Revise the text in the records below by replacing "platform" with "system" and leaving everything else unchanged. Leave the pictures out of your answer.

········

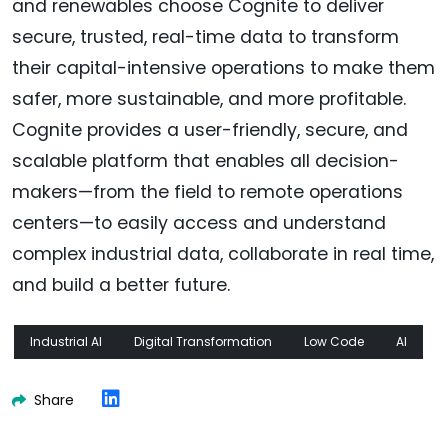
and renewables choose Cognite to deliver
secure, trusted, real-time data to transform
their capital-intensive operations to make them
safer, more sustainable, and more profitable.
Cognite provides a user-friendly, secure, and
scalable platform that enables all decision-
makers—from the field to remote operations
centers—to easily access and understand
complex industrial data, collaborate in real time,
and build a better future.
Industrial AI
Digital Transformation
Low Code
AI
Share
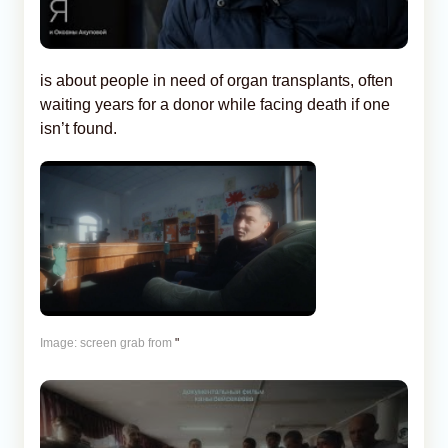
is about people in need of organ transplants, often
waiting years for a donor while facing death if one
isn’t found.
Image: screen grab from
"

········

▶ WORKED SOLUTION:
and renewables choose Cognite to deliver
secure, trusted, real-time data to transform
their capital-intensive operations to make them
safer, more sustainable, and more profitable.
Cognite provides a user-friendly, secure, and
scalable system that enables all decision-
makers—from the field to remote operations
centers—to easily access and understand
complex industrial data, collaborate in real time,
and build a better future.
Industrial AI
Digital Transformation
Low Code
AI
Share
is about people in need of organ transplants, often
waiting years for a donor while facing death if one
isn’t found.
Image: screen grab from
"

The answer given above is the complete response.